Note: The \ at the end of each line tells the terminal that when you press Enter, you have not yet finished typing the command. You can if you wish, type the whole command on a single line, omitting the \. The command is written across multiple lines here just to make it easier to read.

The results of this analysis are best viewed graphically, we will do this in the next exercise.

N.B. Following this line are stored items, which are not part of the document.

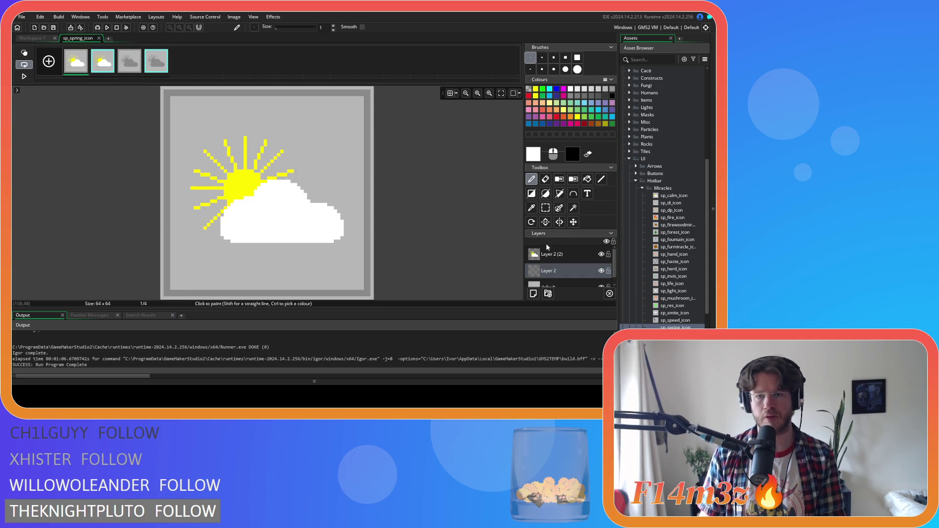
click(548, 253)
key(ctrl+a)
key(Delete)
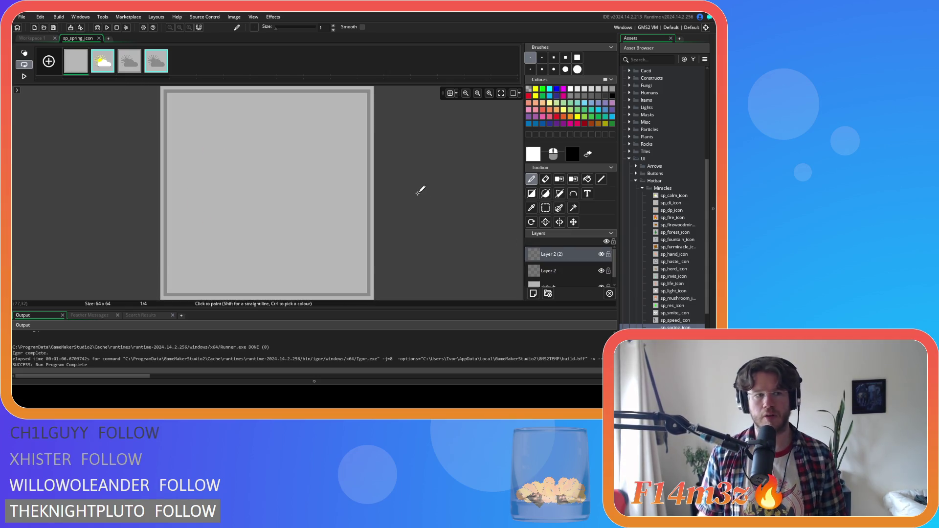
On frame 2, toggle the sun-and-cloud layer's visibility, then Magic Wand-select the cyan border
click(97, 64)
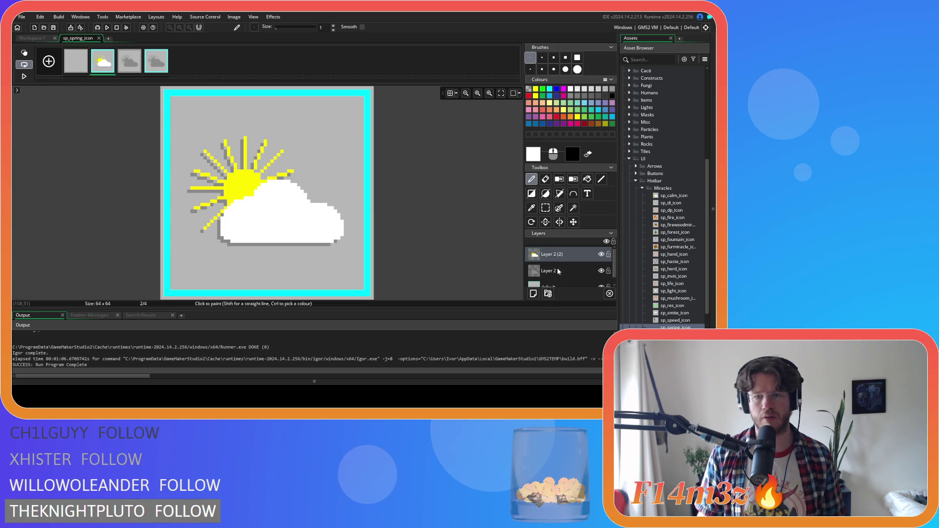
click(601, 254)
click(601, 254)
scroll(571, 274, down, 1)
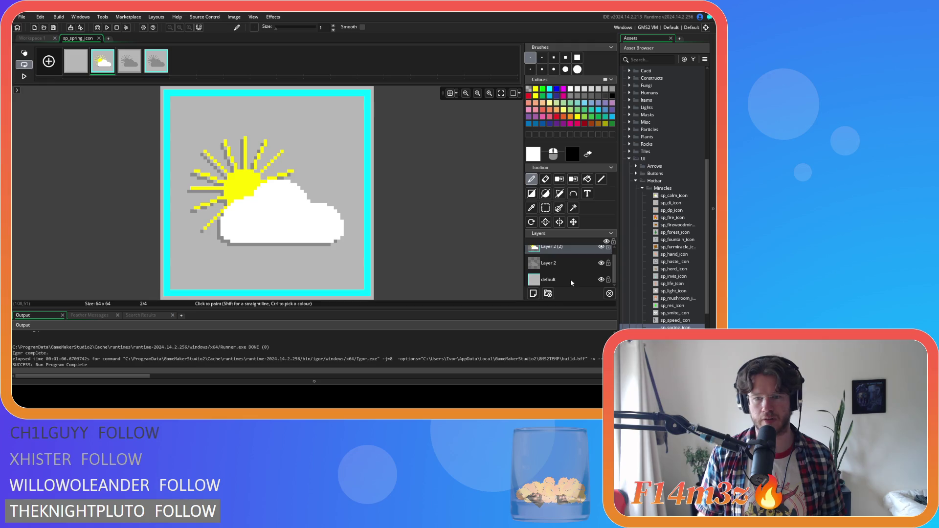
click(602, 247)
click(602, 247)
click(601, 249)
click(600, 248)
click(601, 249)
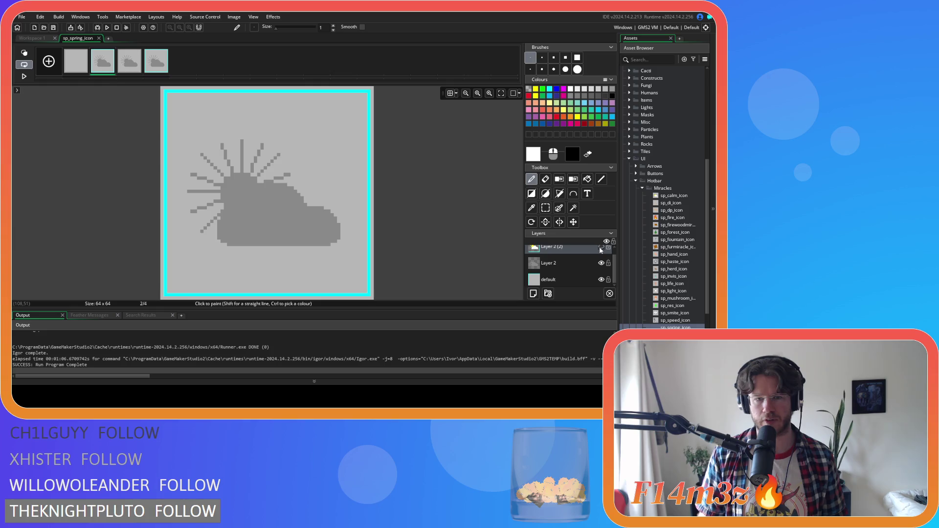
click(601, 249)
click(601, 248)
click(601, 249)
click(601, 249)
click(601, 248)
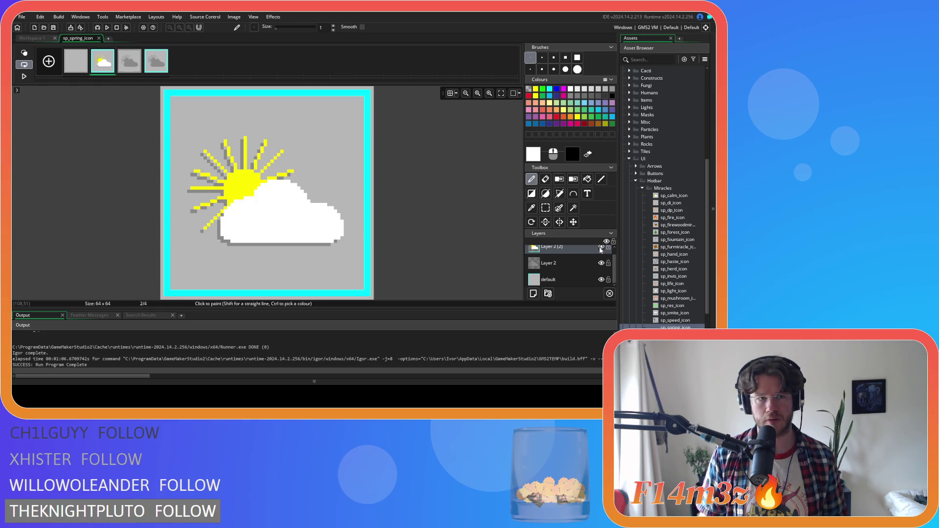
click(601, 248)
click(601, 249)
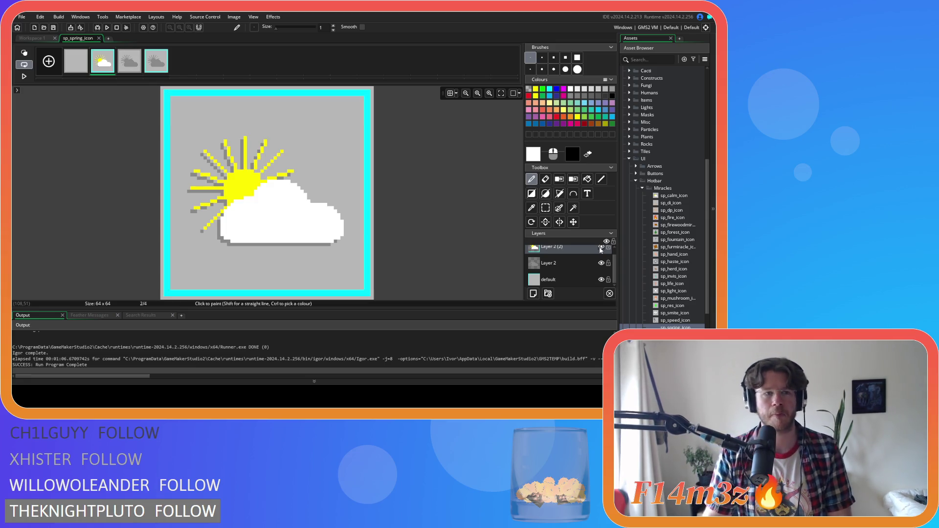
click(601, 248)
click(601, 249)
click(601, 249)
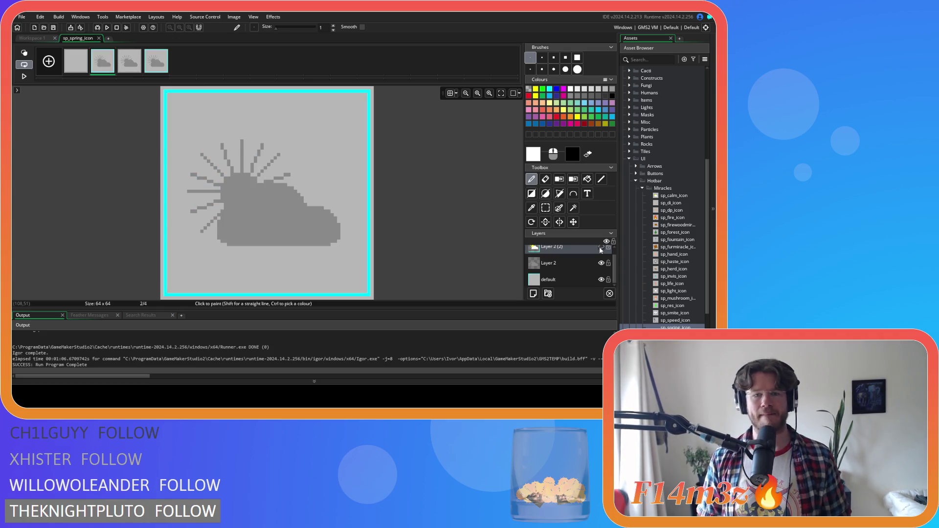
click(600, 249)
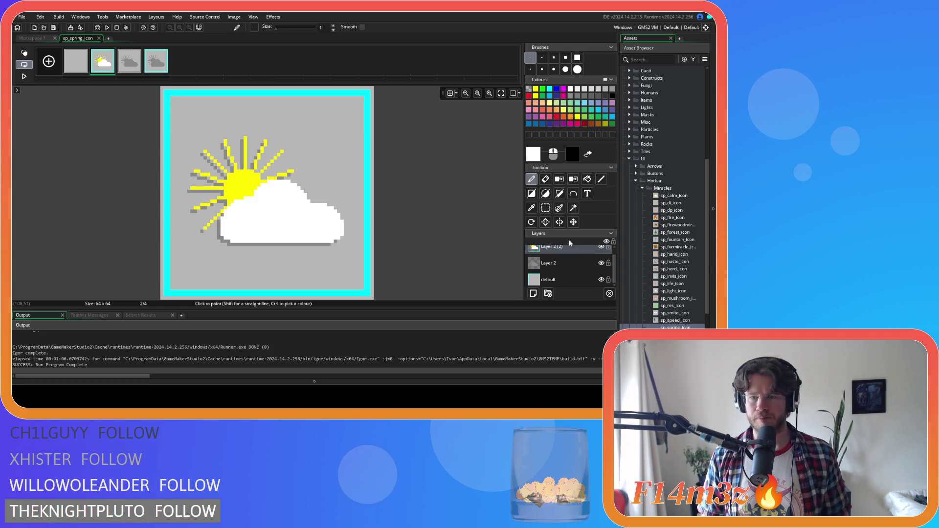
key(w)
click(372, 187)
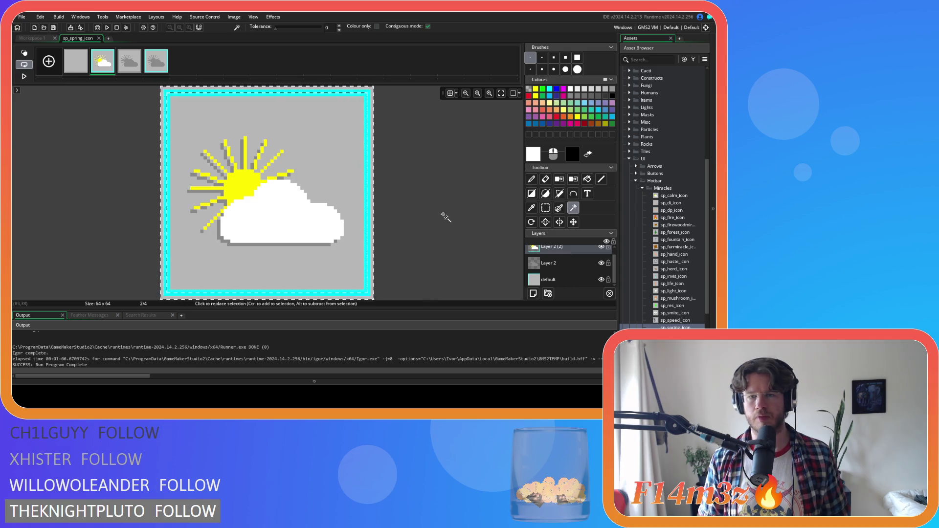
Reselect the cyan border with the Magic Wand and copy it as a custom brush
click(546, 208)
click(575, 209)
click(368, 177)
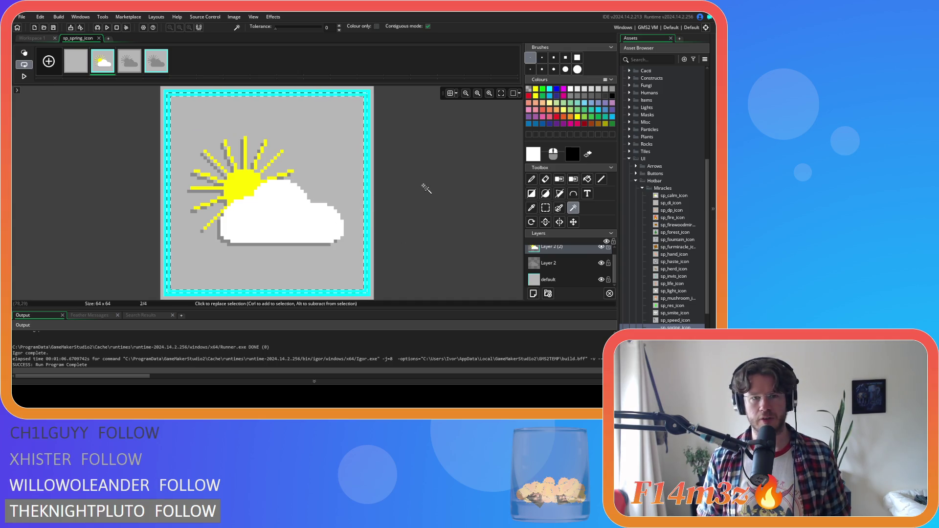
key(ctrl+c)
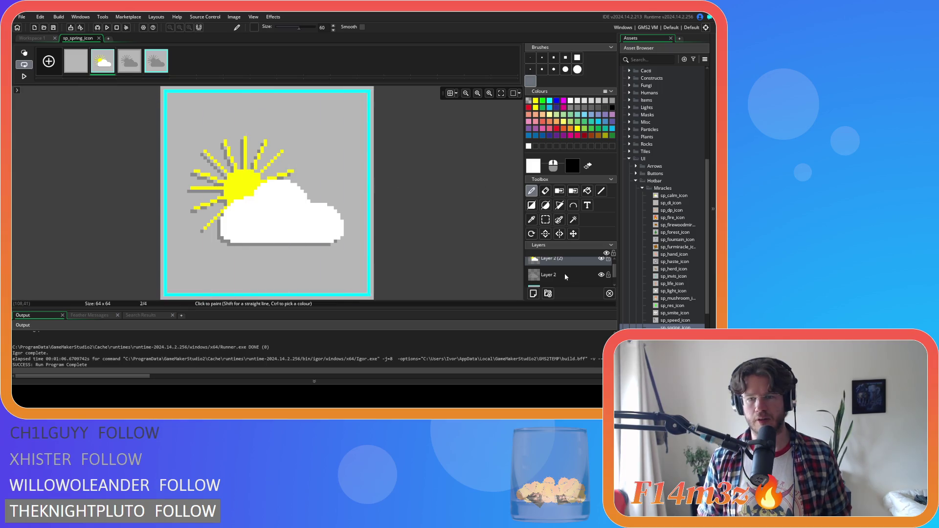
Switch to the default layer and compare frames 1 and 2, toggling the sun-and-cloud layer
scroll(562, 275, down, 1)
click(563, 276)
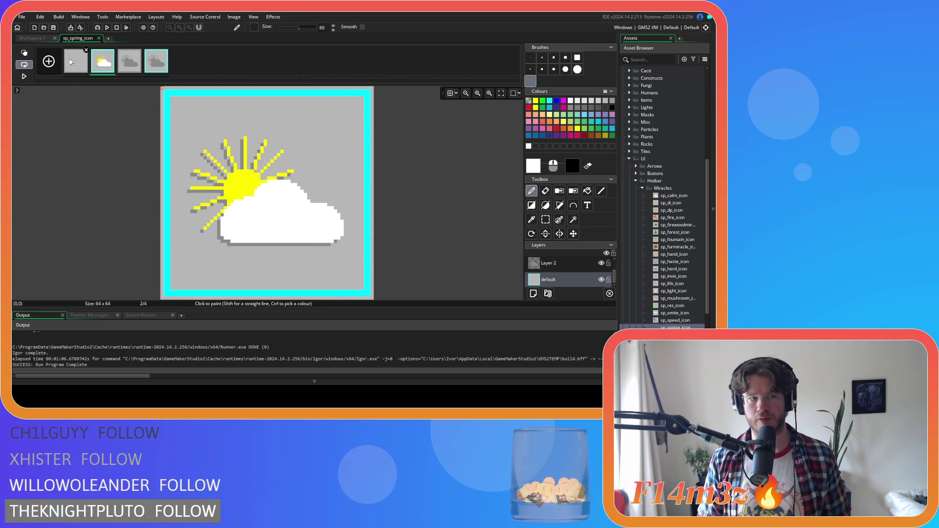
click(75, 62)
click(101, 64)
click(79, 65)
click(112, 69)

3. Visualising QC results with MultiQC

MultiQC is a tool for collating multiple QC results files into a single report. Its use is simple, you just run the command multiqc on the directory containing your metrics files. The general command is:

multiqc <directory containing metrics files>

We will add a couple of options to control the output directory and the name of the report.

Exercise 3

  1. Run multiqc on the salmon directory:
multiqc \
    -n Salmon_QC_Report.html \
    -o salmon_qc_demo \
    salmon_qc_demo
  • -n - a name for the report
  • -o - the directory in which to place the report
  1. Open the html report that was generated by multiqc and inspect the QC plots The easiest way to do this is type xdg-open salmon_qc_demo/Salmon_QC_Report.html, which will open the report in a web browser.

Exercise 4

In the salmon directory you should find Salmon outputs, duplication metrics and RNAseq metrics for all of the samples from the study.

  1. Run multiqc on the contents of the whole salmon directory.
  2. Open the html report that was generated by multiqc and inspect the QC plots

Q. Are there any samples that look problematic?